TRECHO FORNECIDO |
________________

FOI assim: a "danceata" percorreu seis quarteirões da avenida
Brasil, partindo da rua Colômbia,
até chegar ao Obelisco. Ao fazer a
volta em torno daquela praça, seguindo pelo chão os trios elétricos,
demos ali, de cara com aquela estátua linda. Qual a idéia mais óbvia? Subir, ué. Pois foi o que fizeram dezenas de pessoas, no momento mais emocionante do evento, tanto para quem subiu quanto
para quem viu. Afinal, a vista de
São Paulo assim, com o esguicho
do parque, a silhueta da Paulista e
os carros à sua volta, cheios de
gente sorrindo e dançando, com a
música se confundindo em seus
ouvidos... não é dessas coisas que
se esquece fácil. Ah, e ainda tinha
um balão, que subiu exatamente
nessa hora.
AGORA sim, todos os clãs, reunidos e misturados, sem carão, como há muito a gente não via. Anônimos, tops, clubbers-favela (graças a Deus eles existem), DJs de todos os ritmos, drags as mais bagaceiras e as mais luxuosas. E, já que
a parada era organizada junto com
a campanha pelo desarmamento,
tinha gente fazendo o símbolo da
pomba voando, mas eu não vi um
estudante ali: vi só clubber!

________________

MATERIAL FORNECIDO |

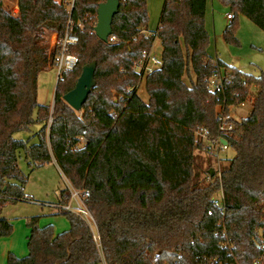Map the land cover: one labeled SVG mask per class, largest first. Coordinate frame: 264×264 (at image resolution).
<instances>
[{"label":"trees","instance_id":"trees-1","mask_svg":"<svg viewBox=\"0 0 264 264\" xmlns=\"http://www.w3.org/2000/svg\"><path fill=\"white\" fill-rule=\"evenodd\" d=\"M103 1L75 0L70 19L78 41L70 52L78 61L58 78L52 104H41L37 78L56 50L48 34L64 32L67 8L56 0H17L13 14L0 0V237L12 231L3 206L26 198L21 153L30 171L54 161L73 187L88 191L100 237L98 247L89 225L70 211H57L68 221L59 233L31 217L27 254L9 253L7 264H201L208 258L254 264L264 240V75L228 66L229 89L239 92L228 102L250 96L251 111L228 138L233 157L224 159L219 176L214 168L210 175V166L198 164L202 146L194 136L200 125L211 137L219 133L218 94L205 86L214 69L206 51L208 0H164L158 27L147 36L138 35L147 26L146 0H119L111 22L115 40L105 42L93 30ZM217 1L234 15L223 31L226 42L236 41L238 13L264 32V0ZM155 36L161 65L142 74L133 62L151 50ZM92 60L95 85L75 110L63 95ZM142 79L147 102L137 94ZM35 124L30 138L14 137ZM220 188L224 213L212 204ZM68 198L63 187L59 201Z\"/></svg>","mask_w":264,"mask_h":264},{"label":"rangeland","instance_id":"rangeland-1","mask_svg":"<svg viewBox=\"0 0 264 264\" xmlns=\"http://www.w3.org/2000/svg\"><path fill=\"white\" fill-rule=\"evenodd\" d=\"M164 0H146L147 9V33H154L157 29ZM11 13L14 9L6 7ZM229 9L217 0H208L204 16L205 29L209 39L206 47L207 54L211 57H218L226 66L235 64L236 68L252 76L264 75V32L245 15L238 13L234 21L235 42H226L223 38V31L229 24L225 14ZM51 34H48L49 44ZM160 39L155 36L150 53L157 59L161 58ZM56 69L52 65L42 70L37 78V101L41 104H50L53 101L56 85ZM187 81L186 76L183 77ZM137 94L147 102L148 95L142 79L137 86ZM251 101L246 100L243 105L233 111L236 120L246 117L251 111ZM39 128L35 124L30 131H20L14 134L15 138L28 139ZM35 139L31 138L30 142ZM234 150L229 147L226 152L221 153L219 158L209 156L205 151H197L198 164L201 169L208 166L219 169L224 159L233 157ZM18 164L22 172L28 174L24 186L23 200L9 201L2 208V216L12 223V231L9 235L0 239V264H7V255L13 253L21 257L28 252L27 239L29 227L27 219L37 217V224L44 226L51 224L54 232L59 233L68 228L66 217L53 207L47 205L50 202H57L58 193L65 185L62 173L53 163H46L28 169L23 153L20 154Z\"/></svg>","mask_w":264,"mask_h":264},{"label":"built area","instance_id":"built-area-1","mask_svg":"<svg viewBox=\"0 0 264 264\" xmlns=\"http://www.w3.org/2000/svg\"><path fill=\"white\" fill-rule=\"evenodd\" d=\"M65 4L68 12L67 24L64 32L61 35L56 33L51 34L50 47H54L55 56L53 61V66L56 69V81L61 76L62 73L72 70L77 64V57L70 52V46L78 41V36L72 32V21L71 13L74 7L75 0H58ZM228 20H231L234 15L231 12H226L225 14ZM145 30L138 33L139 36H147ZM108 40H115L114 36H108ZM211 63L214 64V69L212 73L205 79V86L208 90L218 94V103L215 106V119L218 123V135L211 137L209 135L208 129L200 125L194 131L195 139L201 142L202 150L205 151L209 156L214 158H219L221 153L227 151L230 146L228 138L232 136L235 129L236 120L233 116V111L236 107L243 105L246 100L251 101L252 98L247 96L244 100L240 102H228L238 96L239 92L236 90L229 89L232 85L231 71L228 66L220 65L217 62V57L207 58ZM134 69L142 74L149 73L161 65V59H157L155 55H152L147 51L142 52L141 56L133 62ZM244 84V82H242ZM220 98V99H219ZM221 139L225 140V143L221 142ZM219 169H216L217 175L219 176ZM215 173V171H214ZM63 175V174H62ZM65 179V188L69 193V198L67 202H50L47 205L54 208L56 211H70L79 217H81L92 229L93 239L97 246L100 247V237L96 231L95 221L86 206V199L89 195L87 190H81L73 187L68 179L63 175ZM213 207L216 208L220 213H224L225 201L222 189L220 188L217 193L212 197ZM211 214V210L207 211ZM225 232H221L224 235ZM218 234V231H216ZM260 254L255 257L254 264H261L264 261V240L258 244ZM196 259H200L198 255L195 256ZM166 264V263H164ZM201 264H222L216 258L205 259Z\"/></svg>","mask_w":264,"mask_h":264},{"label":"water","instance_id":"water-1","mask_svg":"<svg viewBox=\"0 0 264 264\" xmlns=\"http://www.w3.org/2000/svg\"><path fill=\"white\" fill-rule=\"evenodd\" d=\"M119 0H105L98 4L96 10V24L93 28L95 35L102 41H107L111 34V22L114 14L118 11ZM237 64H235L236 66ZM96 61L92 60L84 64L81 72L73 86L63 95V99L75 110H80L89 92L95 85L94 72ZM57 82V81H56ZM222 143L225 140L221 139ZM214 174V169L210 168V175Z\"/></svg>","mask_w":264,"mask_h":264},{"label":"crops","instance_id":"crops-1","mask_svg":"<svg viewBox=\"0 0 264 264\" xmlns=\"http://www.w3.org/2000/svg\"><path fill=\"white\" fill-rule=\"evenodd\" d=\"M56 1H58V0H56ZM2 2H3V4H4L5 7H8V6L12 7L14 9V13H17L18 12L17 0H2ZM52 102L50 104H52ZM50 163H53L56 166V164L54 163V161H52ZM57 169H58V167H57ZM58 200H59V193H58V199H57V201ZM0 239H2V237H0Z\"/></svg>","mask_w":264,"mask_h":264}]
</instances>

________________

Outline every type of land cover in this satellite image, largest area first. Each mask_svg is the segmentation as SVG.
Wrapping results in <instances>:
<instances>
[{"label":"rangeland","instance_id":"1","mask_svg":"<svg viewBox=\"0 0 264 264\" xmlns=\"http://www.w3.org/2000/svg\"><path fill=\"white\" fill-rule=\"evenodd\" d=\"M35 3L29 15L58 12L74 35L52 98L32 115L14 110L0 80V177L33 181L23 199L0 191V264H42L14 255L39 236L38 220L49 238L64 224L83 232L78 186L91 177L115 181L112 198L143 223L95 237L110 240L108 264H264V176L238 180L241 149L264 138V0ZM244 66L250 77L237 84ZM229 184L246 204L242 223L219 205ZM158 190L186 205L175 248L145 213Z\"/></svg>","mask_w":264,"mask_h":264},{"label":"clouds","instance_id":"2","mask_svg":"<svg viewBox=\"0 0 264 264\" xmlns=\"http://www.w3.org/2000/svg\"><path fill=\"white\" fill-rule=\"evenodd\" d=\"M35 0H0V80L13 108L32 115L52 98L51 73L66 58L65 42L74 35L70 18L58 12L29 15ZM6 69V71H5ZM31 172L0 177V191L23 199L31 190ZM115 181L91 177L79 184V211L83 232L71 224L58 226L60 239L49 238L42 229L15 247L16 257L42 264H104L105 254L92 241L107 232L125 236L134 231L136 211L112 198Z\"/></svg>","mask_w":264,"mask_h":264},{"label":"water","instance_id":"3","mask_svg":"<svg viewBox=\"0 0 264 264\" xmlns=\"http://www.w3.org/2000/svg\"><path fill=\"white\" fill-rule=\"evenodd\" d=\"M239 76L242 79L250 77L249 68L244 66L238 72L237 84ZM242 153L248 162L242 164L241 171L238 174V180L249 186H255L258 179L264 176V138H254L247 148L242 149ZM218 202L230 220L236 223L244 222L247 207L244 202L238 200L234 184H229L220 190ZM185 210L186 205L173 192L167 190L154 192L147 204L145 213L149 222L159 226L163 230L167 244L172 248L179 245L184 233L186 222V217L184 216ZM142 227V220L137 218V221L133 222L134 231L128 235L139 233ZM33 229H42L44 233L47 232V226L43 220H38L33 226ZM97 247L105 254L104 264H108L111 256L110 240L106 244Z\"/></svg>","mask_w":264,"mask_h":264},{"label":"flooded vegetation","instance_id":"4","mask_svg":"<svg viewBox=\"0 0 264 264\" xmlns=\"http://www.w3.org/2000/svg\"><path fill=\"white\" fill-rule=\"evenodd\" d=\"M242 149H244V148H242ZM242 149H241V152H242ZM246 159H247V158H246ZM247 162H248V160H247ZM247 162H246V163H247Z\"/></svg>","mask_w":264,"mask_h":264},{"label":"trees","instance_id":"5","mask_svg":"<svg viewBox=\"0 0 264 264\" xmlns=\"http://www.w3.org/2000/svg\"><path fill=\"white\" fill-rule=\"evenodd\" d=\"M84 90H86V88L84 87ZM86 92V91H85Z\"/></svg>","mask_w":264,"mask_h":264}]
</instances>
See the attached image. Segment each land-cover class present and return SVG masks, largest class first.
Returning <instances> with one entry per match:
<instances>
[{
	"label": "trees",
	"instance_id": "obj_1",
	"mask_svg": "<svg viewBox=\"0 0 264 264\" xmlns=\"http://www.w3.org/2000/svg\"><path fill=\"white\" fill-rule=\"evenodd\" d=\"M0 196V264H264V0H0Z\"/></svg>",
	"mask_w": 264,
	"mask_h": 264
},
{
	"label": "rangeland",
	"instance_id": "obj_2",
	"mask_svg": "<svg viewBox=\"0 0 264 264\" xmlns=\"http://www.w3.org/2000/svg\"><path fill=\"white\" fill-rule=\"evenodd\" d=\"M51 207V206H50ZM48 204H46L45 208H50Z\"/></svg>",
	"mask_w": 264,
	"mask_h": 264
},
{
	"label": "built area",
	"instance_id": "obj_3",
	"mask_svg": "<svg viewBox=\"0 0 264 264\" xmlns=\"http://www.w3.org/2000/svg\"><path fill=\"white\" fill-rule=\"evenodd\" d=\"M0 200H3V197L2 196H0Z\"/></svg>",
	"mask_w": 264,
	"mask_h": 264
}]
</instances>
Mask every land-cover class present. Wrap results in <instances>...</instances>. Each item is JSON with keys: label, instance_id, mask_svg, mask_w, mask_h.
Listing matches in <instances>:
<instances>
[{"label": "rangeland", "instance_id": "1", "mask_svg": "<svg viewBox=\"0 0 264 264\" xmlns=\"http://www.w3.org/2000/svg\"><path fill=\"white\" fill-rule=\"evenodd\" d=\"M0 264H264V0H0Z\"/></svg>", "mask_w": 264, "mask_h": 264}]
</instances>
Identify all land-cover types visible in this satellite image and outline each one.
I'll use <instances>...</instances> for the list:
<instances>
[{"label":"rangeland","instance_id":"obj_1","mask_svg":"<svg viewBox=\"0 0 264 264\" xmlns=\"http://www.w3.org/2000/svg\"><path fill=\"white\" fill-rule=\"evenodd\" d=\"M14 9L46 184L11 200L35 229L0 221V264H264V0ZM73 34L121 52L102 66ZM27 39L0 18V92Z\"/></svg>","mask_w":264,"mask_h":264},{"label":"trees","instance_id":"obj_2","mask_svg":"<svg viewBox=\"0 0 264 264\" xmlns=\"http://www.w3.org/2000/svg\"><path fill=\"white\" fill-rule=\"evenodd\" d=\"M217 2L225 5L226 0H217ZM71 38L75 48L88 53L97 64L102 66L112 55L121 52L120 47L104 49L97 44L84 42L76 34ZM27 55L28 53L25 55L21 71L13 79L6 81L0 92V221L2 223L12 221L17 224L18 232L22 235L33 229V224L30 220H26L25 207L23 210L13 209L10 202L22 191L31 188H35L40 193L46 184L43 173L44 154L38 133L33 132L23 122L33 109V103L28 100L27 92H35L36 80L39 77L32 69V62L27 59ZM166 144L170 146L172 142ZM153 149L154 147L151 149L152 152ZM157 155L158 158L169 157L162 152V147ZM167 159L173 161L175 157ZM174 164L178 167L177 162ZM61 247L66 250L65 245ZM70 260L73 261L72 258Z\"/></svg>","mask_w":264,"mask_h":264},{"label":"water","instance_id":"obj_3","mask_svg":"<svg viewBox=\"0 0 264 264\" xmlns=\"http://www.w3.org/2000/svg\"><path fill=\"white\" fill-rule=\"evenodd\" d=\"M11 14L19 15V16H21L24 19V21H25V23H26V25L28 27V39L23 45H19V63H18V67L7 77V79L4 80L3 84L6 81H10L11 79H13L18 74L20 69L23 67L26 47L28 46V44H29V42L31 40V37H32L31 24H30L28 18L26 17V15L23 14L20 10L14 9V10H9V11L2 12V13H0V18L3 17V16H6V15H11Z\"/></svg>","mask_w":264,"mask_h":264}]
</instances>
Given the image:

________________

TAREFA A |
Reescreva tudo o que vai de "AGORA sim, todos" até "vi só clubber!" no trecho sobre a danceata, substituindo "pomba" por "gaivota".
TAREFA B |
Indique somente o número de linhas das entradas que contêm a sequência "with", distinguindo maiúsculas de minúsculas.

SOLUÇÃO REDIGIDA A |
AGORA sim, todos os clãs, reunidos e misturados, sem carão, como há muito a gente não via. Anônimos, tops, clubbers-favela (graças a Deus eles existem), DJs de todos os ritmos, drags as mais bagaceiras e as mais luxuosas. E, já que
a parada era organizada junto com
a campanha pelo desarmamento,
tinha gente fazendo o símbolo da
gaivota voando, mas eu não vi um
estudante ali: vi só clubber!

SOLUÇÃO REDIGIDA B |
2